In brief, I investigated the effects of a well-known herbicide, glyphosate, when applied to a plant. To achieve this, I collaborated with plant pathologists and biochemists which in turn, provided me with a complete skillset to obtain a snapshot of a plant’s metabolic spectrum when treated with glyphosate. In doing so, I was successful in addressing part of the data and knowledge gap existent at the time. Throughout this initial part of my doctoral journey I learned that collaboration is key and without it, innovation and discovery cannot progress.

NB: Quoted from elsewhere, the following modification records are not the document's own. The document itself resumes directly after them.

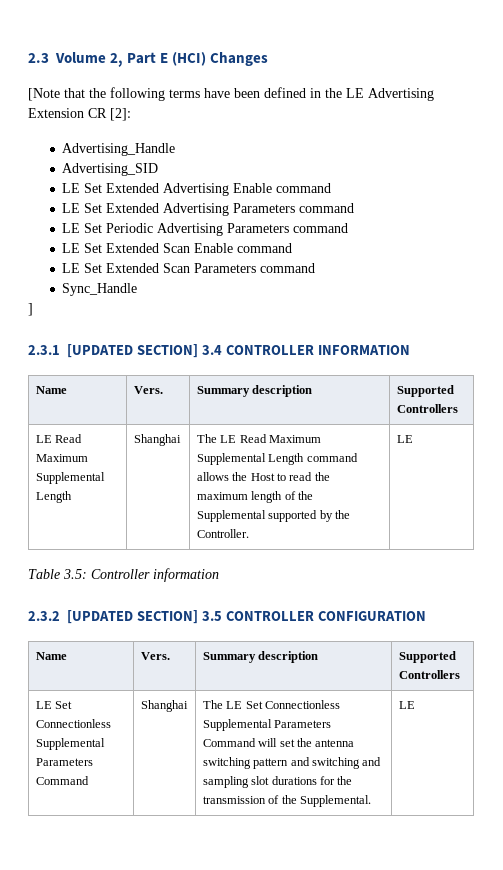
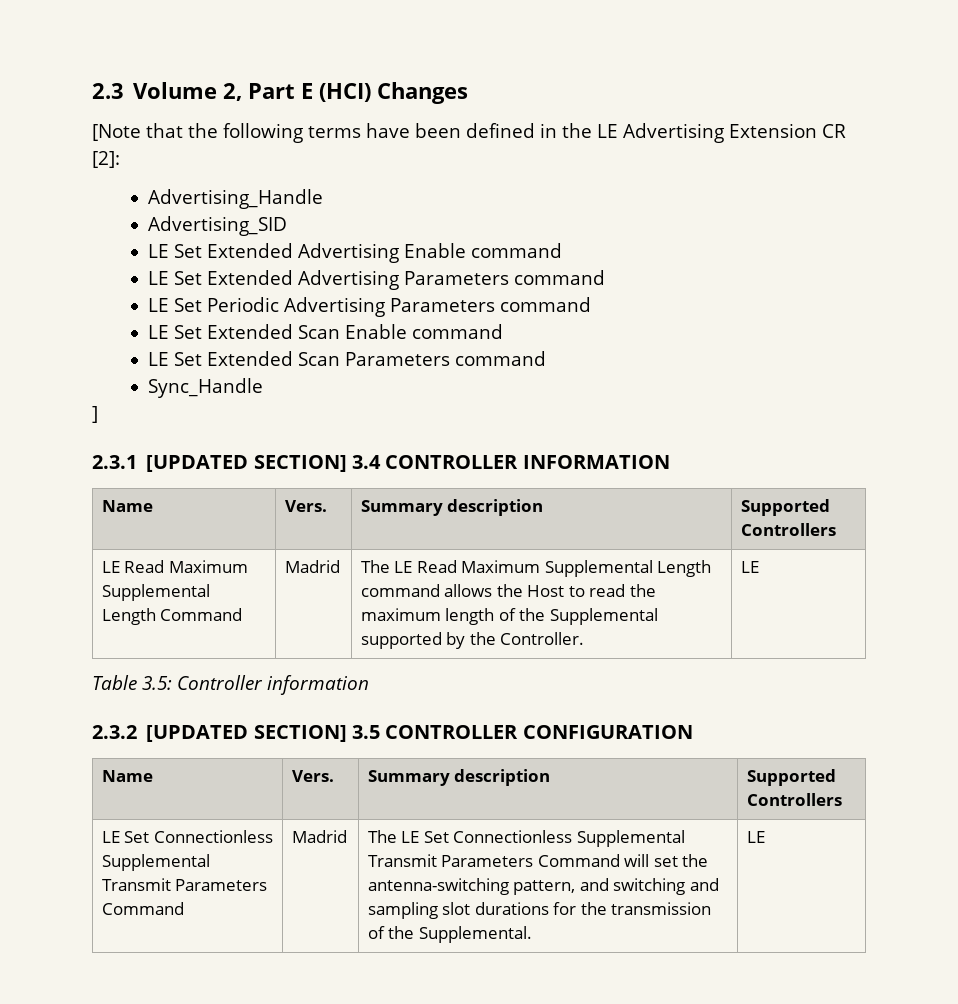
[133,434,181,446] | Shanghai -> [160,608,243,621] [284,560,340,573] Command | Madrid
(105, 744) none -> [101,878,171,891] Transmit
[140,700,188,712] Shanghai -> [291,830,347,843] Madrid
(272, 725) none -> [367,854,437,867] Transmit
[315,739,355,747] [202,757,289,769] antenna switching pattern -> [367,878,576,895] antenna-switching pattern,

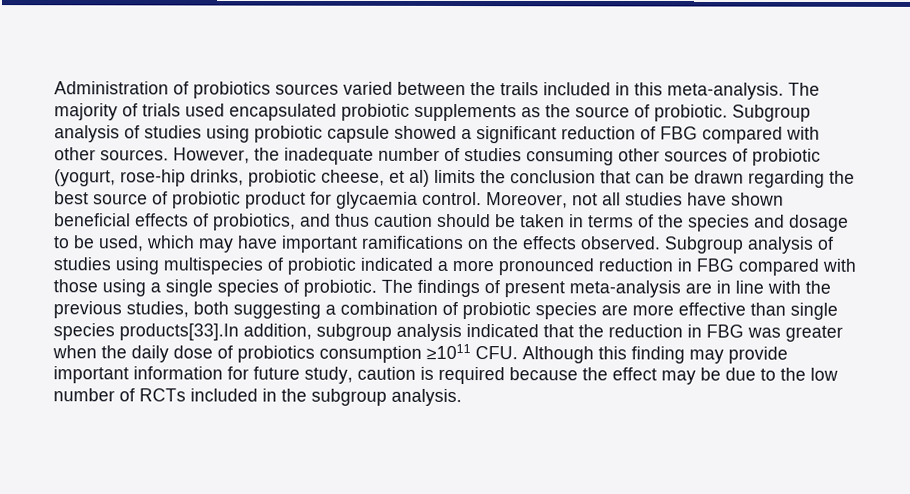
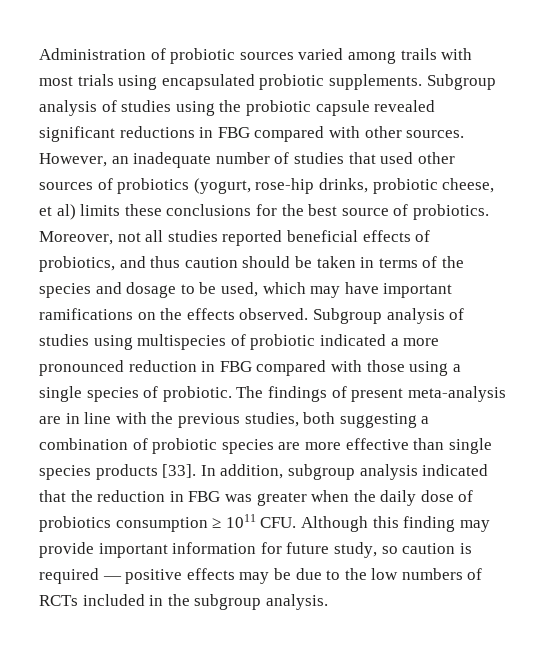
[193,81,271,99] probiotics -> [170,48,236,64] probiotic
[397,81,820,100] [54,103,811,122] [54,125,250,143] between the trails included in this meta-analysis. The majority of trials used encapsulated probiotic supplements as the source of probiotic. Subgroup analysis of studies using -> [347,48,473,64] [39,74,496,90] [39,100,242,116] among trails with most trials using encapsulated probiotic supplements. Subgroup analysis of studies using the
[394,125,656,144] showed a significant reduction of -> [374,100,436,112] [39,126,214,142] revealed significant reductions in
[254,147,280,161] the -> [111,156,129,164] an
[526,148,614,166] consuming -> [348,152,414,164] that used
[752,148,821,166] probiotic -> [117,178,190,194] probiotics
[480,170,855,188] [54,191,482,209] the conclusion that can be drawn regarding the best source of probiotic product for glycaemia control. -> [124,204,489,220] these conclusions for the best source of probiotics.
[687,192,784,206] have shown -> [222,230,283,246] reported
[119,323,239,341] products[33].In -> [95,464,216,480] products [33]. In
[426,343,471,361] ≥1011 -> [212,514,256,528] ≥ 1011
(353, 375) none -> [381,546,398,554] so
[509,367,657,381] because the effect -> [102,568,235,584] — positive effects
[53,388,115,402] number -> [401,568,463,580] numbers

To this end, I continued to use the power of collaboration to conduct the second part of my project. Together with a team of brilliant engineers, we were able to devise a prototype capable of detecting glyphosate in water samples. This sensing device was portable, cheap and able to rapidly provide an accurate reading to the end-user.
While working on this particular part of my project, it became apparent that communication between teams was essential. There was a need to understand each other’s “languages” in order to deliver a successful outcome. As a result, each side had to deconstruct information and adapt it in a such a way that we could reach an understanding and construct the glyphosate biosensing device.
Towards the end of my doctoral degree, I gained a deep understanding of how complex the landscape for agrochemical products truly is. Each year, more and more herbicides, fungicides and insecticides are withdrawn from the market, leaving farmers and growers with fewer alternatives to manage pests and diseases. This pressing challenge played a crucial role in my decision to pursue a career in agri-tech, with CHAP.
Overall, my doctoral journey with the University of Glasgow enabled me to access research areas and learn pivotal lessons for my current journey in the agri-tech realm. In the end, I believe collaboration and appropriate communication are part of the answer to driving the agriculture sector forward and help it meets its net zero goals.
Dr Andreea Stroia is based at The James Hutton Institute in Dundee.